Outros 1.020 policiais estão na mira da secretaria por não terem passado nos exames e outros 465 enfrentam processo diante de um conselho da PF por violação de obrigações.

— Isso é parte do compromisso de consolidar uma Polícia Federal que torne reais princípios constitucionais de legalidade, honradez, eficiência, profissionalismo e respeito aos direitos humanos — afirmou Rosas.

Polícia prende um dos traficantes mais procurados Ontem, o líder do opositor PRI na Câmara, Francisco Rojas, criticou o presidente Felipe Calderón, a quem acusa de governar com “campanhas midiáticas, em vez de resolver os problemas”.

Tentando evitar o confronto político, Calderón limitou-se a condenar o assassinato de Marco Antonio Leal García, prefeito de Hidalgo, no estado de Tamaulipas, emboscado por homens armados na noite de domingo — num ataque que, segundo a polícia, foi deflagrado por traficantes e policiais corruptos.

“Esse crime covarde reforça o compromisso de continuar combatendo com todos os recursos os criminosos”, disse, em nota Por sua vez, a polícia prendeu perto da capital o traficante Edgar Valdez, conhecido como “Barbie” um dos criminosos mais procurados no México e nos EUA. Valdez, de origem americana, lutava pelo controle do cartel Beltran Leyva, que atua no centro do México. Sua captura foi comemorada pelas autoridades.

A Procuradoria Geral oferecia até US$ 2,26 milhões por pistas que levassem ao traficante.

Ontem, o terror chegou ao estado de Veracruz. Desde as 22h de sábado, traficantes trocaram tiros com o Exército mexicano num confronto que se arrastou por 12 horas na cidade de Pánuco.

Segundo o governador de Veracruz, Fidel Herrera, o tiroteio atingiu transformadores de energia, deixando parte da cidade às escuras. Ao menos seis bandidos morreram e cinco pessoas ficaram feridas.

À tarde, o único sobrevivente da chacina de San Fernando, o equatoriano Luis Freddy Lala Pomavilla, de 18 anos, foi repatriado sob forte esquema de segurança.

Ainda sob cuidados médicos, ele desembarcou em Quito em avião da Presidência.

— Ele corre riscos gravíssimos e, por isso, pedimos que não o procurem — pediu à imprensa local o chanceler equatoriano, Ricardo Patiño.

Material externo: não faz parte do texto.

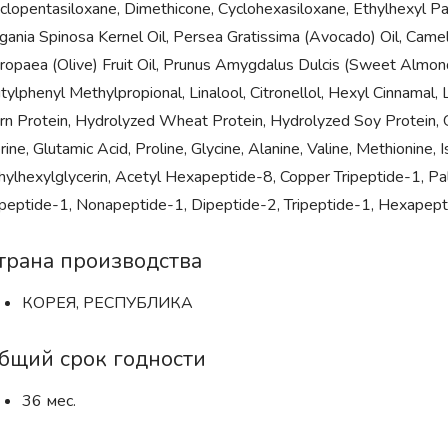
clopentasiloxane, Dimethicone, Cyclohexasiloxane, Ethylhexyl Pa
gania Spinosa Kernel Oil, Persea Gratissima (Avocado) Oil, Camel
ropaea (Olive) Fruit Oil, Prunus Amygdalus Dulcis (Sweet Almond) 
tylphenyl Methylpropional, Linalool, Citronellol, Hexyl Cinnamal
rn Protein, Hydrolyzed Wheat Protein, Hydrolyzed Soy Protein, Glyc
rine, Glutamic Acid, Proline, Glycine, Alanine, Valine, Methionine, 
hylhexylglycerin, Acetyl Hexapeptide-8, Copper Tripeptide-1, Pa
ipeptide-1, Nonapeptide-1, Dipeptide-2, Tripeptide-1, Hexapept
трана производства
КОРЕЯ, РЕСПУБЛИКА
бщий срок годности
36 мес.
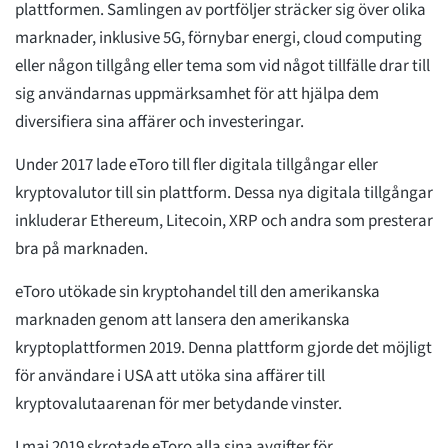
plattformen. Samlingen av portföljer sträcker sig över olika
marknader, inklusive 5G, förnybar energi, cloud computing
eller någon tillgång eller tema som vid något tillfälle drar till
sig användarnas uppmärksamhet för att hjälpa dem
diversifiera sina affärer och investeringar.
Under 2017 lade eToro till fler digitala tillgångar eller
kryptovalutor till sin plattform. Dessa nya digitala tillgångar
inkluderar Ethereum, Litecoin, XRP och andra som presterar
bra på marknaden.
eToro utökade sin kryptohandel till den amerikanska
marknaden genom att lansera den amerikanska
kryptoplattformen 2019. Denna plattform gjorde det möjligt
för användare i USA att utöka sina affärer till
kryptovalutaarenan för mer betydande vinster.
I maj 2019 skrotade eToro alla sina avgifter för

Corpo do mineiro Hermínio ainda sem identificação Enquanto em Tamaulipas avança lentamente o trabalho de identificação das vítimas da matança, na cidade mineira de Sardoá, na região do Vale do Rio Doce, parentes do jovem Hermínio Cardoso dos Santos, de 24 anos, ainda guardavam uma ponta de esperança de que ele tenha sobrevivido. Seu passaporte fora encontrado no local do crime, mas até ontem, não havia sinal do corpo.

— A espera é horrível. Não tem corpo, então temos que esperar.

Quem sabe não é ele? Meus pais estão muito chocados.

Era um menino muito bom, disse que ia chegar (nos EUA) e trabalhar para pagar as contas.

Nós ajudamos com o dinheiro da viagem — contou ao GLOBO Rose, uma das irmãs do jovem.

Num editorial, o jornal “New York Times” condenou ontem a chacina de San Fernando, lembrando que os cartéis são alimentados pelo vício e pelas armas americanas — além da demanda por mão-de-obra barata.

“Nós entregamos aos chefões da droga a tarefa de controlar nosso estoque de imigrantes, assim como controlam nosso estoque de narcóticos. Os resultados são claros”, diz o texto.